1931 short story by Vladimir Nabokov

"Terra Incognita" is a short story written in Russian by Vladimir Nabokov that was first published in the émigré journal Posledniya Novosti in Paris in 1931. Translated by the author and his son, the story was published in English in The New Yorker in May 1963 and later added to A Russian Beauty and Other Stories.

==Plot summary==
Vallière (who is also the narrator), his friend Gregson, and Cook - "reminiscent of a Shakespearean clown" - are escaping from Zonraki, trying to cross the yet unknown country to reach the Gurano Hills. The mission is ill-fated. Vallière is sick and febrile. Cook takes off with the Badonian porters, the supplies, and the collections. Gregson and Vallière decide to move on, but are soon joined again by the contrite Cook who apparently was left behind by the Badonians. The narrator is experiencing hallucinations as the journey winds down to its end. He sees at times in "ambiguous transparency" a wardrobe, a ceiling, wallpaper, an armchair, a tumbler with a teaspoon, a pillow, but these images on closer inspection dissolve into the surroundings of the expedition. Gregson and Cook start to quarrel, and end up killing each other. The narrator is alone, his reality is the tropical world with the two corpses; he is getting weaker, fading away. "As a last motion" he tries to write something down, but the notebook has slipped. Groping along the blanket, he cannot find it.

==Analysis==
Nabokov who would later build more elaborate fantasy worlds with Zembla and Zoolandia takes the reader into the tropical hell of Badonia located between the mysterious land of Zonraki and the elusive Gurano Hills, where the fragrance of Vallieria mirifica meets the smell of ipecacduanha (the active ingredient in ipecac, an emetic). Valliere seems to die at the end of the doomed journey, but remains present as an albeit unreliable narrator. The accoutrements of a room of a sick person break from time to time into the story, and may at the very end - in the form of the blanket - take over suggesting the tropical episode to be the hallucination of a febrile mind. Alternatively the tropical experience may be the real one, and the sickbed interjections just the imaginations of a fading mind.

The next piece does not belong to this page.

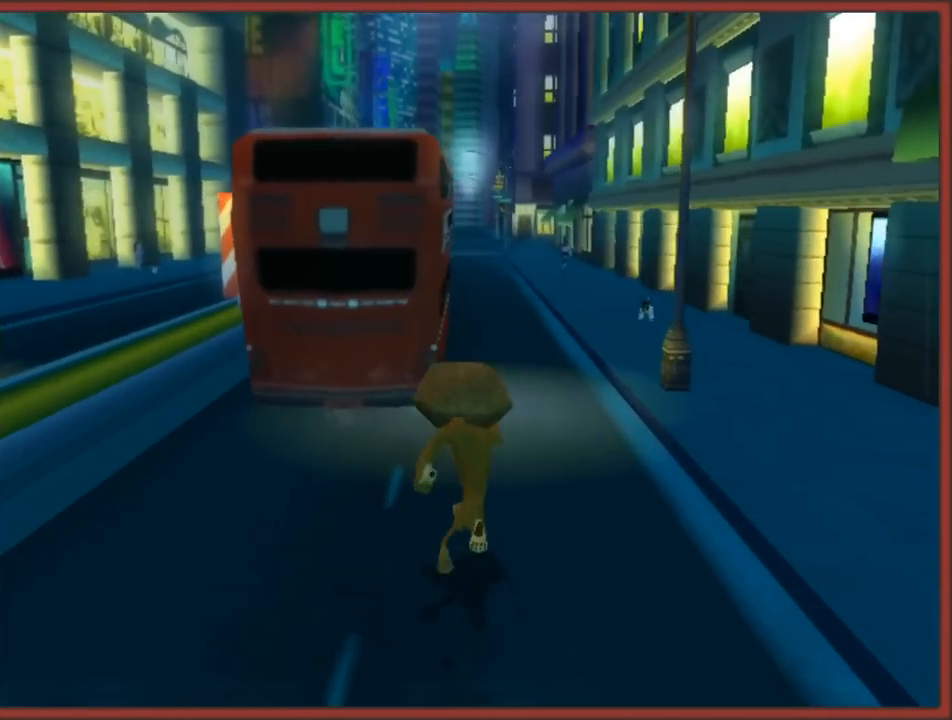
{"buttons": [], "left_stick": "up", "right_stick": "center", "events": [[417, "B", "up"]]}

The two worlds are juxtaposed and the reader is challenged on how to perceive reality.

"Terra Incognita", as well as the novels The Eye and Despair, are part of a series that explore subjective reality, leading to one of Nabokov's most successful novels, Invitation to a Beheading.

It imitates H. G. Wells' story The Remarkable Case of Davidson's Eyes ( The Story of Davidson's Eyes) (1895).